Ein Skandälchen wird aufgeblasen, um vom eigentlichen Skandal abzulenken: Regierungen entschuldigen sich, Autokonzerne geloben Besserung und reden von Ethik, Autofahrer geben sich betroffen. Die Empörung kennt keine Grenzen: "unentschuldbar", "widerlich", "abscheulich" ist jetzt zu hören. Dabei sind 120 Millionen Auto-Tote auf den Straßen zweimal so viele wie alle Kriegstoten des Zweiten Weltkriegs.

Die jetzt bekannt gewordenen "Experimente" der Autoindustrie sind überflüssig und skandalös zugleich, denn sie sollten dem Image der Autoindustrie dienen. Die Europäische Union sagt schon lange, dass die nicht eingehaltenen Dioxid-Grenzwerte jedes Jahr 11.000 EU-Bürgern das Leben kosten, davon etwa 4.000 Bundesbürgern in Deutschland. Doch welcher Bürgermeister, welcher Verkehrsminister, welcher Autokonzern hat sich jemals dafür entschuldigt?

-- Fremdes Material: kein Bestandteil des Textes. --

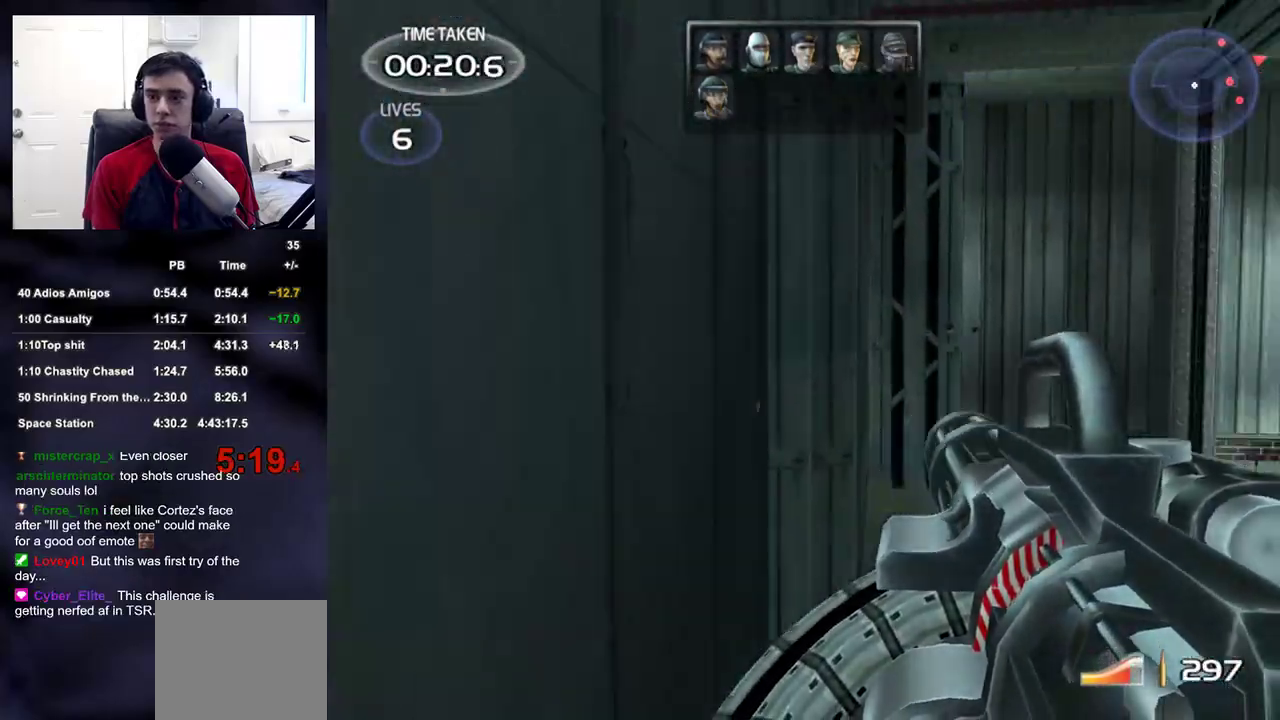
{"buttons": [], "left_stick": "up-left", "right_stick": "down-right", "events": [[417, "left_stick", "up-left"]]}
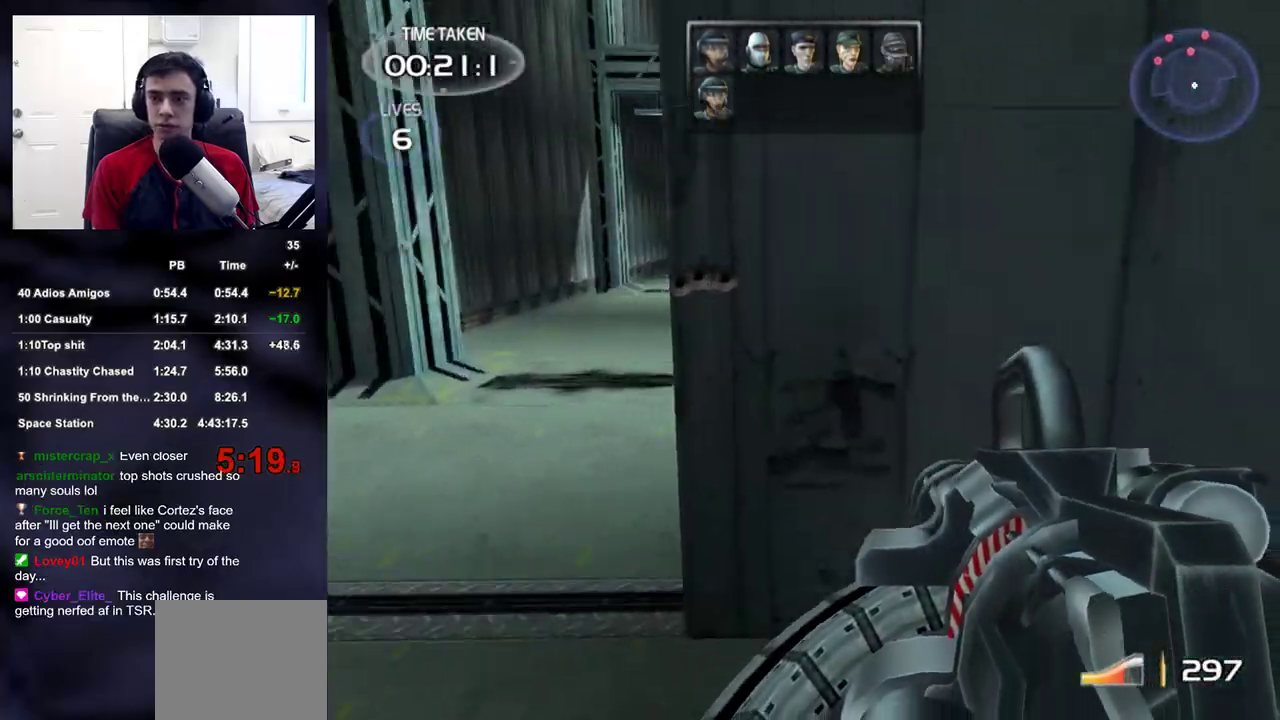
{"buttons": [], "left_stick": "up-left", "right_stick": "up-left", "events": [[33, "right_stick", "center"], [183, "right_stick", "up"], [250, "right_stick", "center"], [483, "right_stick", "up-left"]]}
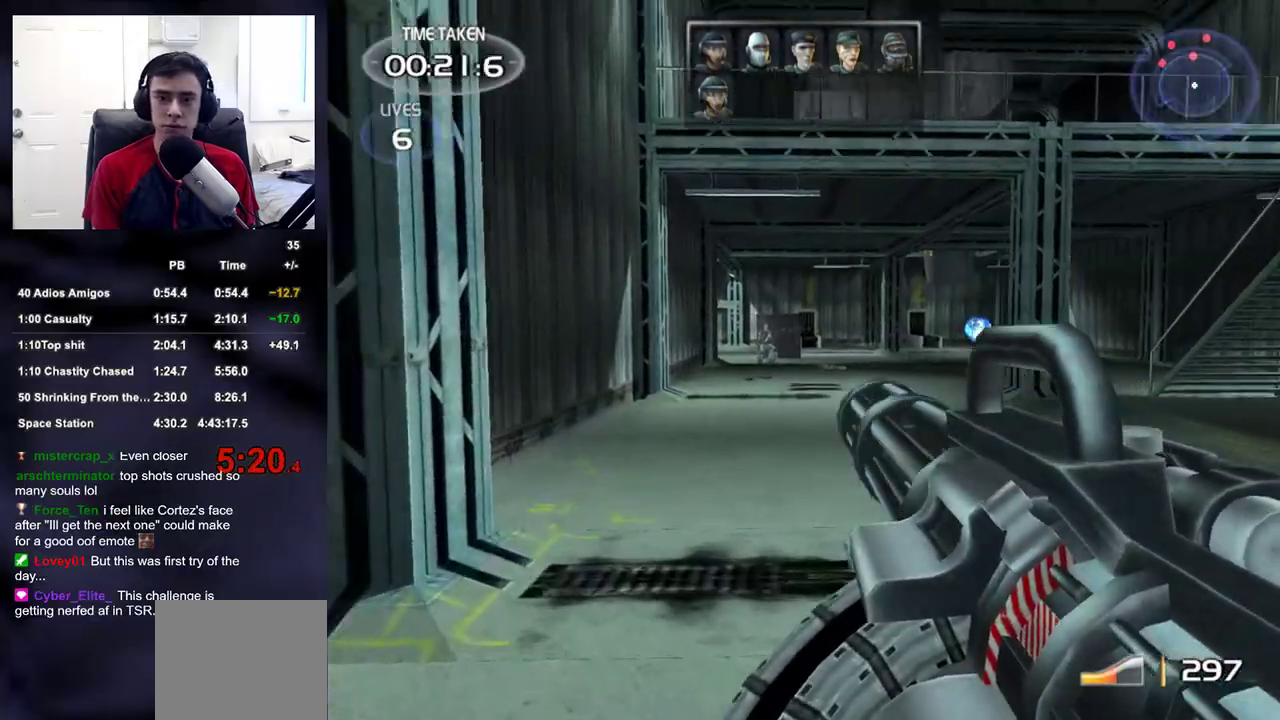
{"buttons": [], "left_stick": "down", "right_stick": "right", "events": [[50, "right_stick", "center"], [100, "R2", "down"], [217, "left_stick", "center"], [333, "left_stick", "down-right"], [400, "R2", "up"], [417, "left_stick", "down"], [483, "right_stick", "right"]]}
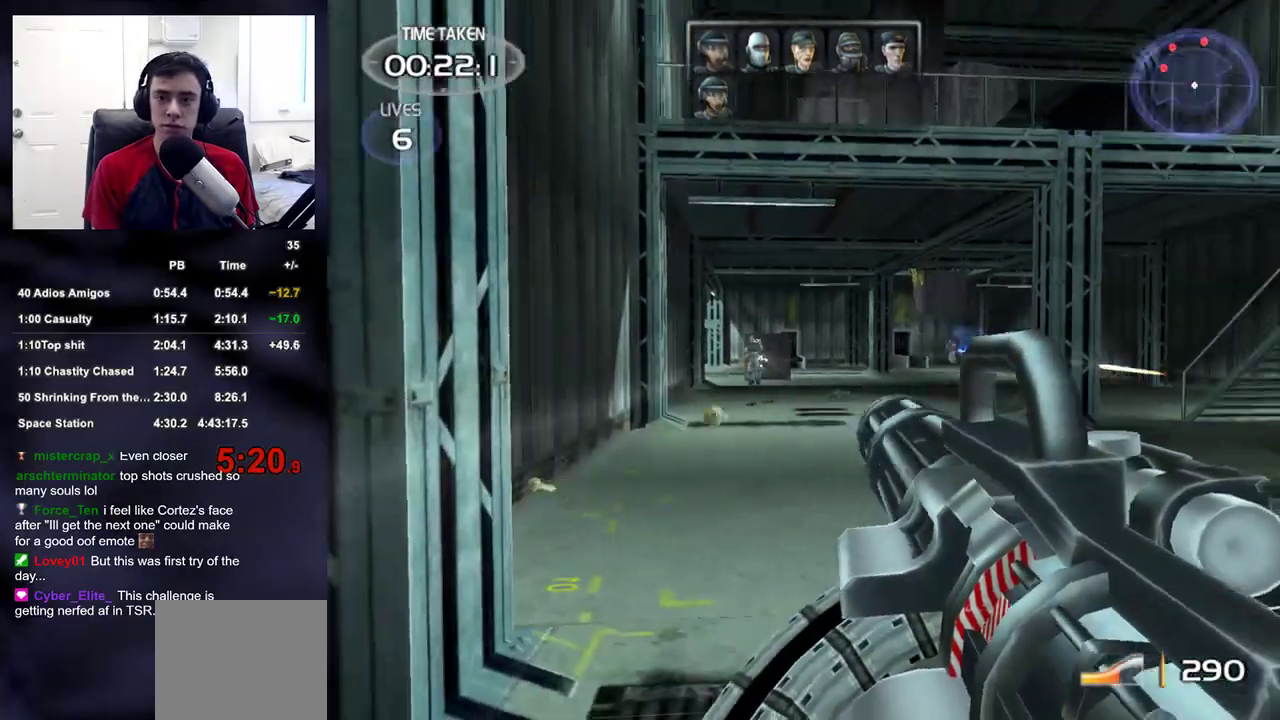
{"buttons": [], "left_stick": "down", "right_stick": "up-left", "events": [[100, "right_stick", "center"], [300, "right_stick", "up-left"], [350, "right_stick", "center"], [500, "right_stick", "up-left"]]}
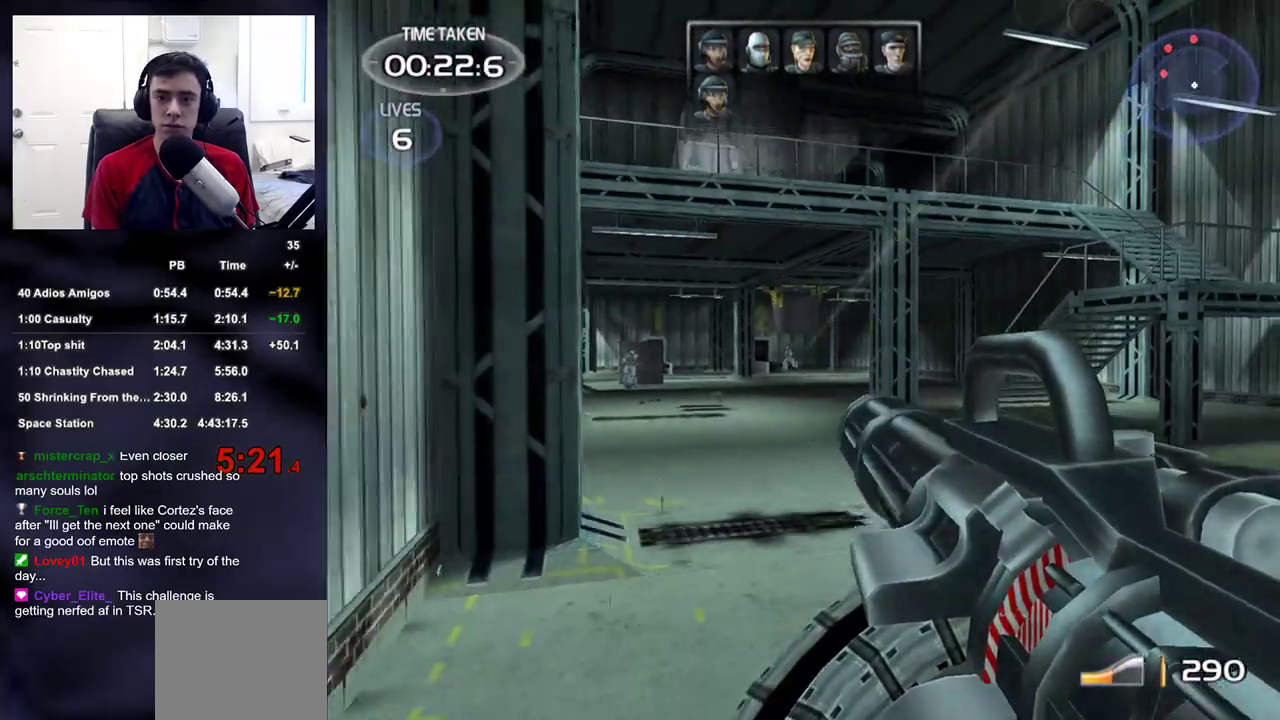
{"buttons": [], "left_stick": "up", "right_stick": "center", "events": [[83, "right_stick", "center"], [100, "R2", "down"], [133, "left_stick", "up-right"], [250, "left_stick", "up"], [317, "R2", "up"], [367, "right_stick", "down-left"], [433, "right_stick", "center"]]}
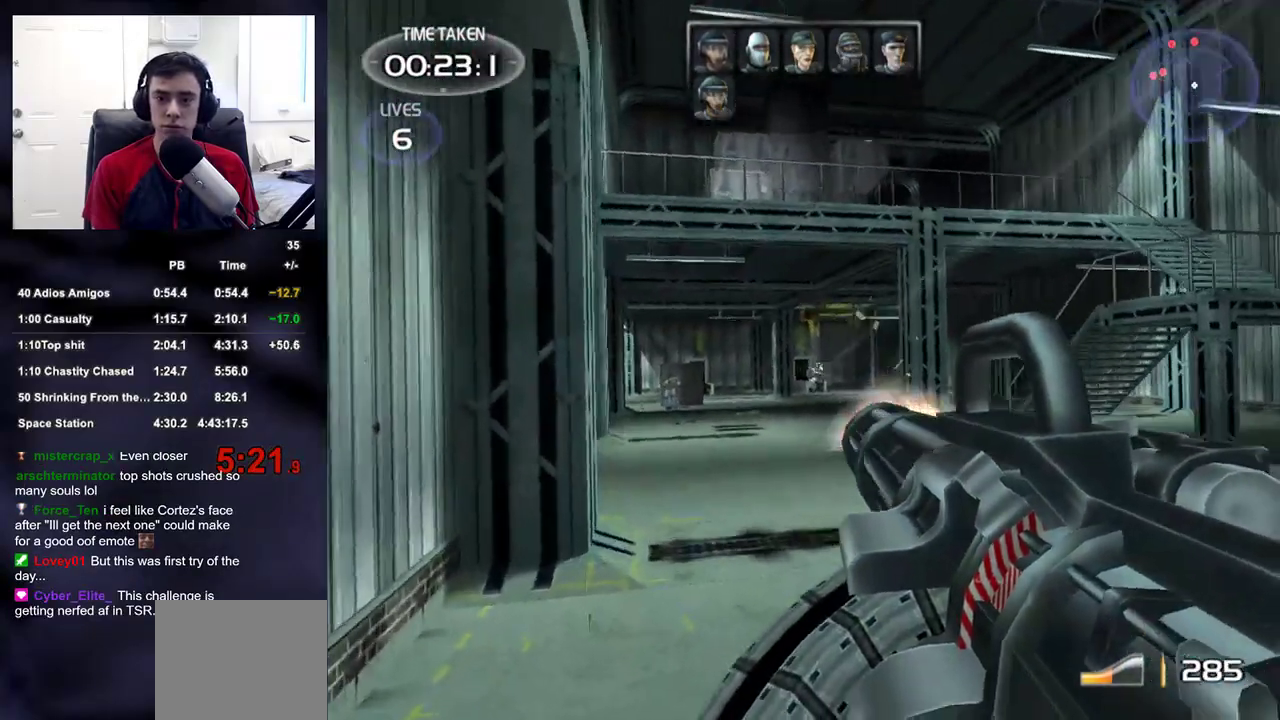
{"buttons": ["R2"], "left_stick": "down-right", "right_stick": "center", "events": [[233, "R2", "down"], [250, "left_stick", "right"], [300, "left_stick", "down-right"]]}
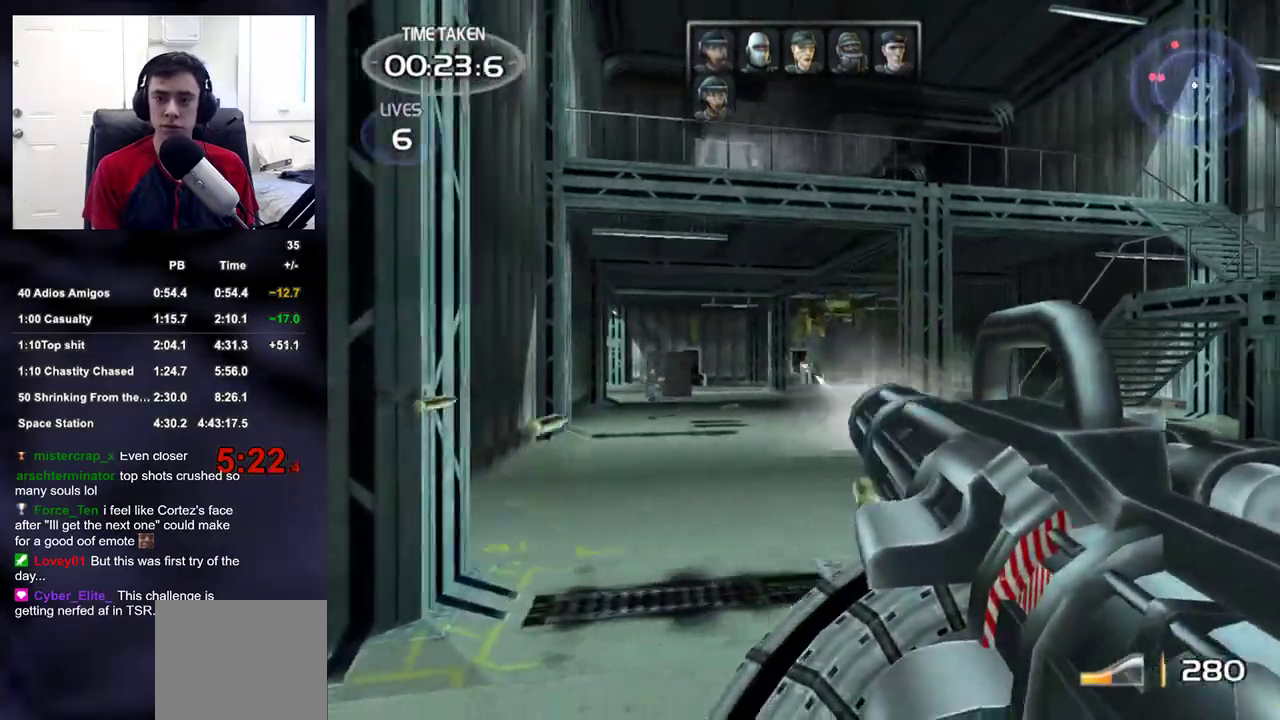
{"buttons": [], "left_stick": "up-right", "right_stick": "right", "events": [[67, "left_stick", "down"], [117, "R2", "up"], [250, "left_stick", "right"], [317, "right_stick", "right"], [333, "left_stick", "up-right"]]}
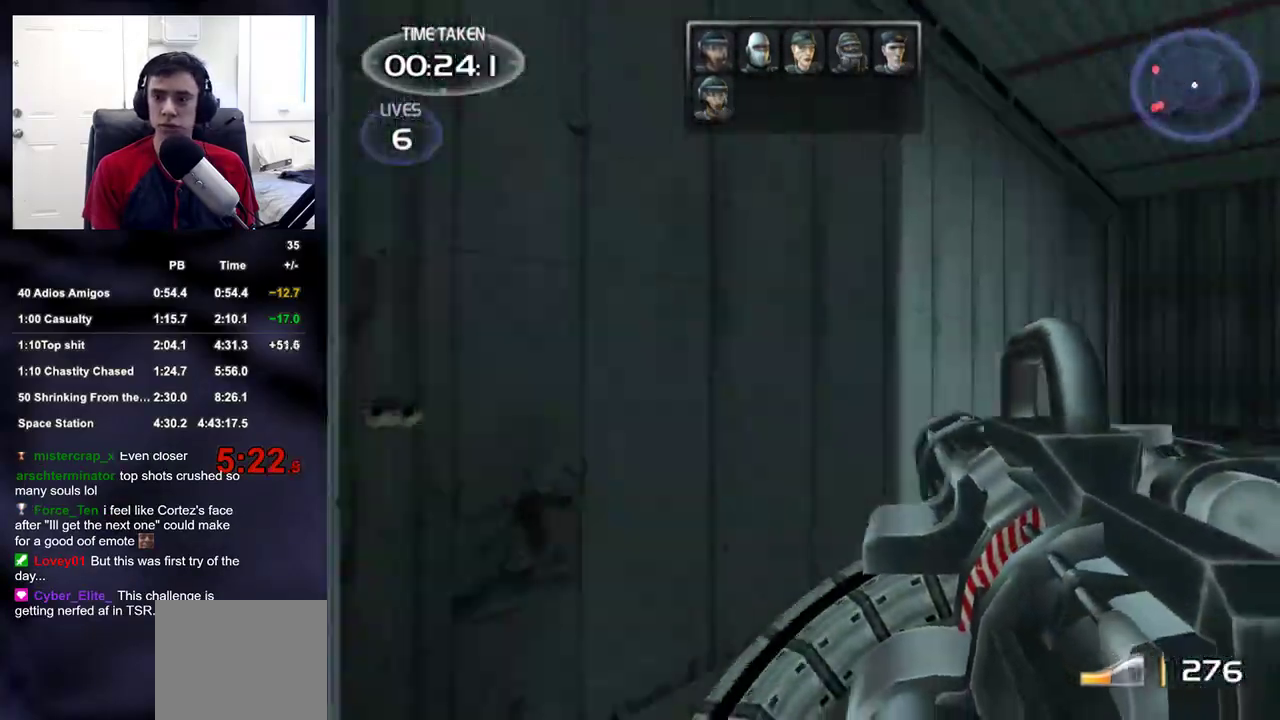
{"buttons": [], "left_stick": "up-left", "right_stick": "left", "events": [[133, "right_stick", "left"], [167, "left_stick", "down-left"], [267, "left_stick", "left"], [417, "left_stick", "up-left"]]}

VW, Daimler und BMW wollen mit "sauberen" Experimenten im Labor für ihre dreckigen Produkte werben, damit diese nicht umgerüstet werden müssen. Und die Politik muss sich fragen lassen, was Grenzwerte eigentlich sollen, wenn sie nicht wirklich überprüft und eingehalten werden. Außerdem verhindert die Bundesregierung mit allen Mitteln die einzige Maßnahme, die wirklich helfen könnte: ein Fahrverbot der dreckigsten Diesel und der forcierte Ausbau des öffentlichen Verkehrs.

Im Grundgesetz wurde die Todesstrafe nach 1945 abgeschafft, aber auf unseren Straßen wurde und wird sie ungehindert praktiziert. Ende Februar hat das Bundesverwaltungsgericht als letzte Instanz die Chance, Fahrverbote gegen das alltägliche Töten zu erlauben. Nur dann wird die deutsche Auto-Lobby ihre bisherige Taktik und Strategie ändern: die Folgen ihres Tuns zu verleugnen, zu lügen und erfolgreich zu verdrängen.

Und nur dann wird die Lebensqualität in Deutschland wieder steigen. Doch noch scheut die hiesige Autoindustrie vor keiner Lüge zurück. Vor kurzem wurde noch allen Ernstes behauptet, "dass ein moderner Diesel in vielen Situationen sozusagen die Luft reinigt". Sozusagen ein "Clean Diesel" mit Abgasen auf homöopathischem Niveau.

Doch die Bundesregierung tut nichts gegen dieses Verbrechen. Ob die nächste Groko, über die gerade verhandelt wird, an diesem eigentlichen Skandal etwas ändert? Dann hätte sogar das aktuelle Skandälchen noch einen Sinn gehabt!